When brine comes to a boil and salt is no longer visible, turn off heat, and carefully and slowly pour brine over vegetables, leaving a 1/2-inch of "headspace" (space between the top of the liquid and the lip of the jar). Wipe rims of jars with damp towel or napkin, center lids on jars, and screw bands onto jars just until snug (not too tight).
If storing in the refrigerator, you're done -- just let the pickles develop flavor for a few days before eating them.
Instructions for processing jars for shelf storage:
In a large stockpot or canner, heat enough water to cover the jars by 1/2 an inch. When water is at a rolling boil, add jars and process for 10 minutes. Turn off heat, let water bath cool for about 5 minutes, and remove jars to countertop. Leave jars alone, and as they cool, their lids will pop into place. Wait 18 hours before checking to make sure the lids sealed; do this by removing the band and lifting the jar up by its lid. If the lid stays on the jar, the seal is strong. Pickles are shelf-stable and will keep for up to one year.

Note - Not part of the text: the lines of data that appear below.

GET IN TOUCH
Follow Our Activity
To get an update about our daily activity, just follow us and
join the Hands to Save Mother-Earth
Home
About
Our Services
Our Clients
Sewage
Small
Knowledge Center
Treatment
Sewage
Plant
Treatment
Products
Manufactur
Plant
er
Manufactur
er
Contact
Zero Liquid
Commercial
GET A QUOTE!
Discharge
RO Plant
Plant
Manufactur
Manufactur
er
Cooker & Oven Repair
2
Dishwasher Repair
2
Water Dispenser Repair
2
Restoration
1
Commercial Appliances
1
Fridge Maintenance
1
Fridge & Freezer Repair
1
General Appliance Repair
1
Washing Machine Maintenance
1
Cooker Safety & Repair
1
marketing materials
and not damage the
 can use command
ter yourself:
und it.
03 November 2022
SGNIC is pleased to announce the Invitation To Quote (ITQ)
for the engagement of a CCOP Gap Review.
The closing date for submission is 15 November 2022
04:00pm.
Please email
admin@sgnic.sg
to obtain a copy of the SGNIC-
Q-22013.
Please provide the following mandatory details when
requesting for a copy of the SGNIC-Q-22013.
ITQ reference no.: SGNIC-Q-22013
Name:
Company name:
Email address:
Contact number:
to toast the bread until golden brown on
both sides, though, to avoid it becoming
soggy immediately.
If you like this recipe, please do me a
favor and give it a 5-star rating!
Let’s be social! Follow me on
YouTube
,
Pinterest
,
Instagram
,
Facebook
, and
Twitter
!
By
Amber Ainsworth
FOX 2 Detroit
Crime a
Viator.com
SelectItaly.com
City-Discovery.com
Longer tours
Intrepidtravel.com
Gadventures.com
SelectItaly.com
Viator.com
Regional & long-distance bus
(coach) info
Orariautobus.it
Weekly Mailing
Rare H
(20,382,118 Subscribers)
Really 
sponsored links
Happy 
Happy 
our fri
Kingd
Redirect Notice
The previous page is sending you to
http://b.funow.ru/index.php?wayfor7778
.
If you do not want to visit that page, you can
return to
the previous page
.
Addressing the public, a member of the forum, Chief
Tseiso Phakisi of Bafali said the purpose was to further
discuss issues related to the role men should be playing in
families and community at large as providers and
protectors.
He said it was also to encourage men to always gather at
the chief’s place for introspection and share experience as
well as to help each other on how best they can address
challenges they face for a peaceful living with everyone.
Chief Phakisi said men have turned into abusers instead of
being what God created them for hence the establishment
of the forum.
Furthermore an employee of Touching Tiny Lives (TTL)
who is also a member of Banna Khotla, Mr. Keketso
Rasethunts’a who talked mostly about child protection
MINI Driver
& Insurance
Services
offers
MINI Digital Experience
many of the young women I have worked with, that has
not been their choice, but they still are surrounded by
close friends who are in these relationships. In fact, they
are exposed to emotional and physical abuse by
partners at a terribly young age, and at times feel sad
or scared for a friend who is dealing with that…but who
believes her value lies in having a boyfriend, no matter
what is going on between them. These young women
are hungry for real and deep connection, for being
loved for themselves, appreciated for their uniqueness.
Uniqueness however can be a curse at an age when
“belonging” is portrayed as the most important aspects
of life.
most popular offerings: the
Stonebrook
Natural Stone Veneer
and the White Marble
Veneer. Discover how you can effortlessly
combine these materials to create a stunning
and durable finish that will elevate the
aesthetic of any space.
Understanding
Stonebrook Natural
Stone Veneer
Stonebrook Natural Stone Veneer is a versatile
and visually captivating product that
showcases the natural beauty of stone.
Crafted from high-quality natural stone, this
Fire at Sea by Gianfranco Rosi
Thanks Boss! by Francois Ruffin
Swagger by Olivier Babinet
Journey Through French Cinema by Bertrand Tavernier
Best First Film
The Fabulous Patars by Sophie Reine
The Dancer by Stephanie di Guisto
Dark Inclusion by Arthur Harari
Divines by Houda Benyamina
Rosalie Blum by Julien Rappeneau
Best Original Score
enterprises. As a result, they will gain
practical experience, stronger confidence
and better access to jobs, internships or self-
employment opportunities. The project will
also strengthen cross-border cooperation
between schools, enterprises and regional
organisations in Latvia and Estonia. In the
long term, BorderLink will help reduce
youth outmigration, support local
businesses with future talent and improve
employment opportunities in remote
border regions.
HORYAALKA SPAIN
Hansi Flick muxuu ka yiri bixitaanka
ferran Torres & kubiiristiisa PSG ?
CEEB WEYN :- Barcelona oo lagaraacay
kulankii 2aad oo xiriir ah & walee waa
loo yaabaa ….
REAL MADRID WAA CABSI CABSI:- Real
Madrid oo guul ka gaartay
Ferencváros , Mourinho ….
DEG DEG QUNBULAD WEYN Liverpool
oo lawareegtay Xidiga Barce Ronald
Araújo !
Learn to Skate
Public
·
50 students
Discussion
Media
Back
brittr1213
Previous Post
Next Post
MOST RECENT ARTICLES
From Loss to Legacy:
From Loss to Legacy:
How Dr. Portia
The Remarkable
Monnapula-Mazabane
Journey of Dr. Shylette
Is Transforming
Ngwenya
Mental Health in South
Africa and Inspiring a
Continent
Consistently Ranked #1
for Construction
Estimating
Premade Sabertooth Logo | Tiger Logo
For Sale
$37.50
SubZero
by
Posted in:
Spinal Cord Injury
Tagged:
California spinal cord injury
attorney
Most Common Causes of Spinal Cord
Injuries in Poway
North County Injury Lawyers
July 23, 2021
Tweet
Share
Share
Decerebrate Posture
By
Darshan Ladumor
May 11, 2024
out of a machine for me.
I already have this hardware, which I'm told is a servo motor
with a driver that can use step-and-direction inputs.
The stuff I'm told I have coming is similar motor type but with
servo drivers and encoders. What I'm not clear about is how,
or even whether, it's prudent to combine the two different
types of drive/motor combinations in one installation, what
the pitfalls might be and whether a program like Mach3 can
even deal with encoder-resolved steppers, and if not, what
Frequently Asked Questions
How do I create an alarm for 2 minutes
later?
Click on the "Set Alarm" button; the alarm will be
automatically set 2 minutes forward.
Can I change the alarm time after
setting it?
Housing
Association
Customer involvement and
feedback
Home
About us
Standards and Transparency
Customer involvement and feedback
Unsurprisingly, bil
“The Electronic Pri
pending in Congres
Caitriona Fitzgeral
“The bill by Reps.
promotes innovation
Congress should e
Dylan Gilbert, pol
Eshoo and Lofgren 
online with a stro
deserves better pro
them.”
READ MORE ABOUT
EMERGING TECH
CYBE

Carol's Onion Brine adapted from the Zuni Cafe Cookbook
headnote: This pickling recipe has not been tested for shelf stability, so I can these in small batches and store them in the refrigerator. While the jars take up valuable fridge space, they have the added benefit of not needing to be processed in a hot water bath like the pickles above.
12 ounces firm yellow onions, zucchini, or a mix 1 1/4 cups Champagne vinegar or white wine vinegar 1 1/4 cups water 2 tablespoons sugar 2 bay leaves 1-2 small dried chilies a few whole black peppercorns 2 teaspoons salt
Thoroughly clean 2 quart-sized jars or 1 larger jar.
Peel and slice onions into rings about 1/8 inch thick, discarding ends. If you have a mandoline, now's the time to use it. Discard any pieces that have discolored.
Combine vinegar, water, sugar, bay leaves, chilies, peppercorns, and salt in small saucepan. Bring to a simmer over medium-low heat, then turn heat up to medium and add onion rings and/or zucchini. Stir the crowded pan and let it return to a simmer. Simmer for just under 1 minute, then remove from heat.
Pour hot pickles and brine directly into jars (you may need a funnel for this). Cover and store in the refrigerator. Pickles will be ready in just about 24 hours, and get better as they sit. They'll keep in the brine for several months.